National Ag Day: Let’s Celebrate Wheat!

Today, March 24th, marks the 47th anniversary of National Ag Day! It’s a time to celebrate and reflect on the impact American agriculture has on individuals all around the world, and the people who make it possible. Agriculture is responsible for food, fiber, and shelter and is the nation’s number one export. Civilization could not have grown and become what it is today without a stable and prosperous food supply. 

The average modern American has a disconnect from knowing where their food comes from. If you asked, they would probably say “the grocery store.” However, the grocery store is the middleman helping to get Farmer’s hard work to the dinner table. Each American farmer on average feeds 165 people. Recognizing the role of agriculture and what it really takes to get food to the consumer is what Ag Day is all about. 

Today, farmers only make up 1.3% of America’s labor force, yet they have an enormous impact on feeding the nation and the world. This can be attributed to the advancements and improvements of plant technologies and farm management practices that started with Norman Borlaug in the Green Revolution. Borlaug went from a small family farm to feeding billions, thanks to his interest and success in the redesigning the genetic makeup of wheat. 

Dr. Borlaug was from a small community in northeast Iowa where his family grew small mixed crops and raised livestock. He graduated from the University of Minnesota with a bachelor’s in forestry in 1937. He then went on to work for the United States Forest Services before returning to the university to get his Ph.D. in plant pathology in 1942.

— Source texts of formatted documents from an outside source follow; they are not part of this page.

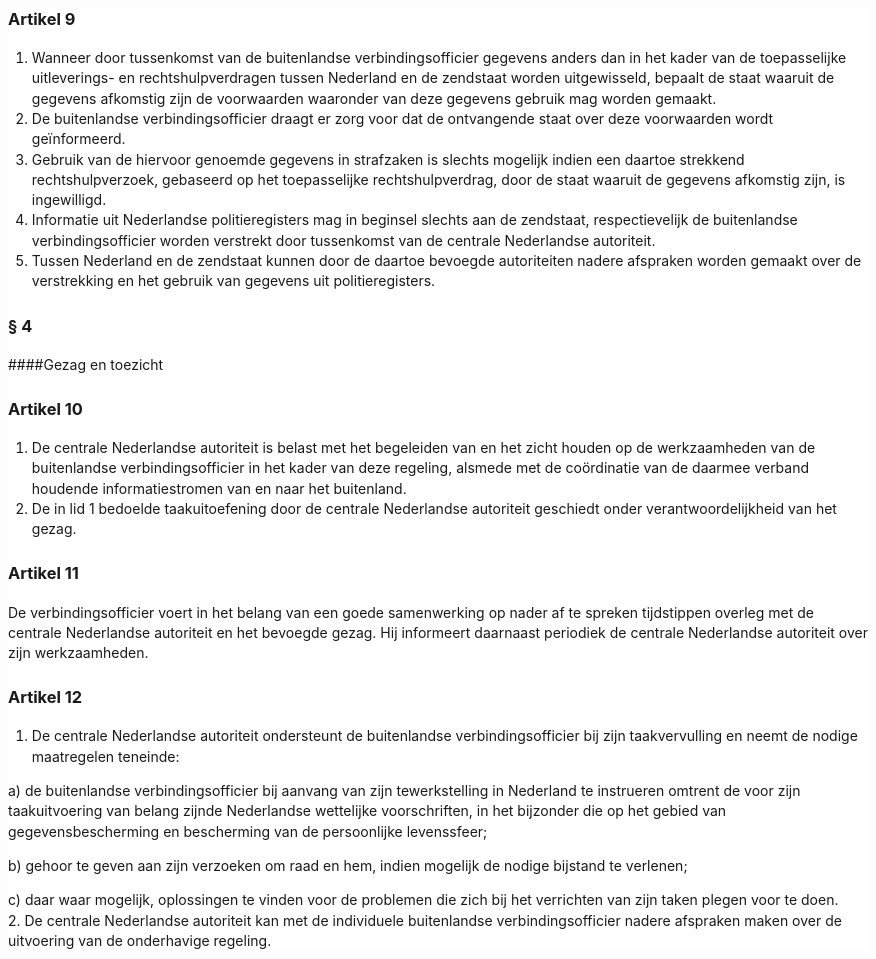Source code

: ### Artikel  9  

1.  Wanneer door tussenkomst van de buitenlandse verbindingsofficier gegevens anders dan in het kader van de toepasselijke uitleverings- en rechtshulpverdragen tussen Nederland en de zendstaat worden uitgewisseld, bepaalt de staat waaruit de gegevens afkomstig zijn de voorwaarden waaronder van deze gegevens gebruik mag worden gemaakt.   
2.  De buitenlandse verbindingsofficier draagt er zorg voor dat de ontvangende staat over deze voorwaarden wordt geïnformeerd.   
3.  Gebruik van de hiervoor genoemde gegevens in strafzaken is slechts mogelijk indien een daartoe strekkend rechtshulpverzoek, gebaseerd op het toepasselijke rechtshulpverdrag, door de staat waaruit de gegevens afkomstig zijn, is ingewilligd.   
4.  Informatie uit Nederlandse politieregisters mag in beginsel slechts aan de zendstaat, respectievelijk de buitenlandse verbindingsofficier worden verstrekt door tussenkomst van de centrale Nederlandse autoriteit.   
5.  Tussen Nederland en de zendstaat kunnen door de daartoe bevoegde autoriteiten nadere afspraken worden gemaakt over de verstrekking en het gebruik van gegevens uit politieregisters.  

### § 4 

####Gezag en toezicht

### Artikel  10  

1.  De centrale Nederlandse autoriteit is belast met het begeleiden van en het zicht houden op de werkzaamheden van de buitenlandse verbindingsofficier in het kader van deze regeling, alsmede met de coördinatie van de daarmee verband houdende informatiestromen van en naar het buitenland.   
2.  De in lid 1 bedoelde taakuitoefening door de centrale Nederlandse autoriteit geschiedt onder verantwoordelijkheid van het gezag.  

### Artikel  11  

De verbindingsofficier voert in het belang van een goede samenwerking op nader af te spreken tijdstippen overleg met de centrale Nederlandse autoriteit en het bevoegde gezag. Hij informeert daarnaast periodiek de centrale Nederlandse autoriteit over zijn werkzaamheden. 

### Artikel  12  

1.  De centrale Nederlandse autoriteit ondersteunt de buitenlandse verbindingsofficier bij zijn taakvervulling en neemt de nodige maatregelen teneinde: 

a) de buitenlandse verbindingsofficier bij aanvang van zijn tewerkstelling in Nederland te instrueren omtrent de voor zijn taakuitvoering van belang zijnde Nederlandse wettelijke voorschriften, in het bijzonder die op het gebied van gegevensbescherming en bescherming van de persoonlijke levenssfeer;

b) gehoor te geven aan zijn verzoeken om raad en hem, indien mogelijk de nodige bijstand te verlenen;

c) daar waar mogelijk, oplossingen te vinden voor de problemen die zich bij het verrichten van zijn taken plegen voor te doen.   
2.  De centrale Nederlandse autoriteit kan met de individuele buitenlandse verbindingsofficier nadere afspraken maken over de uitvoering van de onderhavige regeling.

After School, Borlaug left the United States for Mexico to work for the Rockefeller Foundation’s pioneering technical assistance program with the goal to help farmers fight stem rust, a fungus that affects wheat, and low producing crops. He and his colleagues then spent the next decades crossing thousands of strands of wheat from across the globe, ultimately developing a high yield, disease-resistant variety that could withstand the harsh climate. Mexico wheat production soon flourished and they began exporting their wheat to other countries. 

Following Borlaug’s success, Pakistan and Indian soon requested his help developing a reliable food supply for a growing population in the brink of famine. Two years later he triumphed again and the two countries doubled their wheat production. 

The achievements of Norman Borlaug in the mid-twentieth century created what is now known as the green revolution. The population was growing at a faster rate than resources could keep up with. It is predicted that if it wasn’t for Borlaug most of the population of the subcontinent of India would not have survived past 1980. Because of this, it is said that Norman Borlaug is the man who saved a billion people. 

Climate, drought, and disease still affect a large number of crops today, lowering the quality and limiting the yield. Wheat research and development programs are critical in benefiting wheat producers and consumers nationwide. The United States Wheat and Barley Scab Initiative is one of these beneficial programs that focuses on addressing new and emerging threats to wheat growers across the nation. On National Ag Day, we recognize the importance of these programs and our farmers who feed the nation and the world.